Stando alle cronache finanziarie e, purtroppo, giudiziarie pare che dalla palude della vicenda Antonveneta e in particolare delle carte dell'ex Popolare di Lodi emergano responsabilità anche per il numero uno dell'Unipol, Giovanni Consorte. Non c'è da meravigliarsi: la compagnia assicurativa legata alle coopoerative ha sempre avuto alleanze piuttosto insidiose come quella di Emilio Gnutti o di Fininvest nelle società del finanziere bresciano, ma ora la cosa sta dilagando in modo preoccupante, tanto da mettere in imbarazzo i Ds e quindi il centro sinistra. I magistrati milanesi, infatti, lo avrebbero iscritto nel registro degli indagati non per la scalata alla Bnl, sulla quale la procura di Roma ha aperto un'inchiesta, ma per vicende finanziarie legate alla scalata Antonveneta, dove formalmente Consorte e l'Unipol non c'entravano nulla se non in veste di azionisti di minoranza della Bpi. Le indiscrezioni parlano di addebiti anomali e conti correnti strani ma nelle prossime settimane se ne saprà di più.

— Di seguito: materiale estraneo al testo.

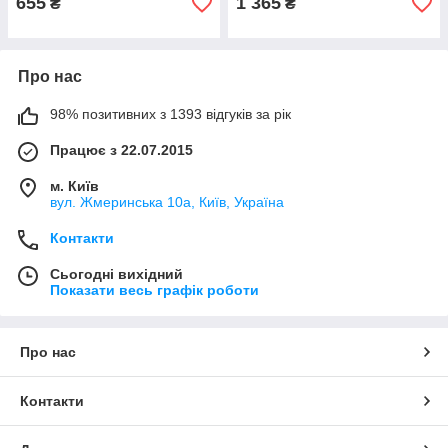
655
1 365
₴
₴
Про нас
98% позитивних з 1393 відгуків за рік
Працює з 22.07.2015
м. Київ
вул. Жмеринська 10а, Київ, Україна
Контакти
Сьогодні вихідний
Показати весь графік роботи
Про нас
Контакти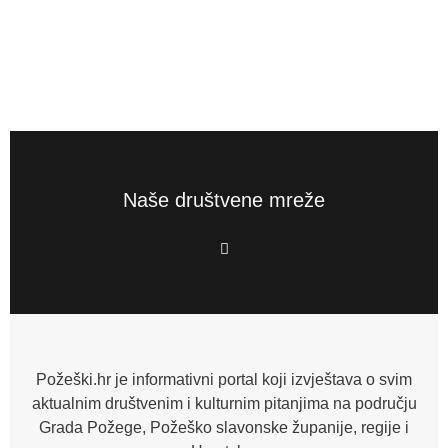
Naše društvene mreže
F
a
c
e
b
o
o
k
-
f
Požeški.hr je informativni portal koji izvještava o svim
aktualnim društvenim i kulturnim pitanjima na području
Grada Požege, Požeško slavonske županije, regije i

Anche il caso Ricucci potrebbe gonfiarsi a dismisura. Perché da quello che si è capito i magistrati stanno mettendo gli occhi sulle modalità piuttosto anomale con le quali l'immobiliarista ha rastrellato quattrini per la scalata al Corriere della Sera. E dai primi riscontri gli inquirenti si sono trovati davanti a un altro personaggio, il presidente della Confcommercio, Sergio Billè, anche lui in rapporti d'affari con il capo del furbetti del quartierino nella società Confimmobiliare e ora accusato di appropriazione indebita. Le relazioni pericoloso di Billè con Ricucci sono due: il versamento, avvenuto a febbraio scorso, di 39 milioni dal "fondo del presidente" a Ricucci per l'acquisto di un immobile che poi non si è mai realizzato e l'acquisto da parte della Confcommercio di azioni Rcs per tre milioni di euro.

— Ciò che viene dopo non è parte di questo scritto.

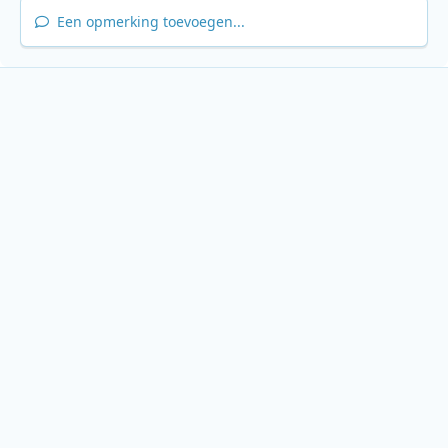
Een opmerking toevoegen...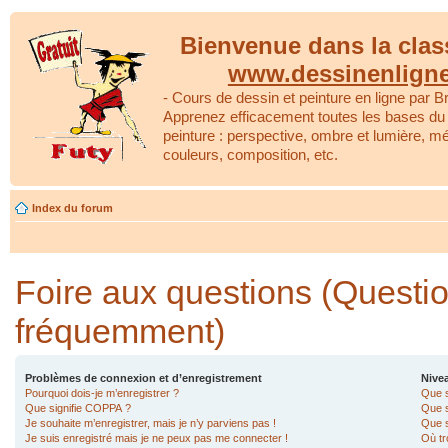
Bienvenue dans la clas
www.dessinenlign
- Cours de dessin et peinture en ligne par Br
Apprenez efficacement toutes les bases du 
peinture : perspective, ombre et lumière, m
couleurs, composition, etc.
Index du forum
Foire aux questions (Questi
fréquemment)
Problèmes de connexion et d’enregistrement
Nivea
Pourquoi dois-je m’enregistrer ?
Que s
Que signifie COPPA ?
Que s
Je souhaite m’enregistrer, mais je n’y parviens pas !
Que s
Je suis enregistré mais je ne peux pas me connecter !
Où tr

Su tutta la vicenda Antonveneta e Bnl pesa come un macigno il ruolo che ha avuto la Banca d'Italia e in particolare il governatore Antonio Fazio, accusato per il momento di abuso d'ufficio dalla magistratura di Roma. Finora Fazio se l'è cavata per il rotto della cuffia, grazie alle complicità di una parte del governo ma per prosciugare la palude della tangentopoli dell'alta finanza si dovrebbe partire da un azzeramento dei poteri di Bankitalia.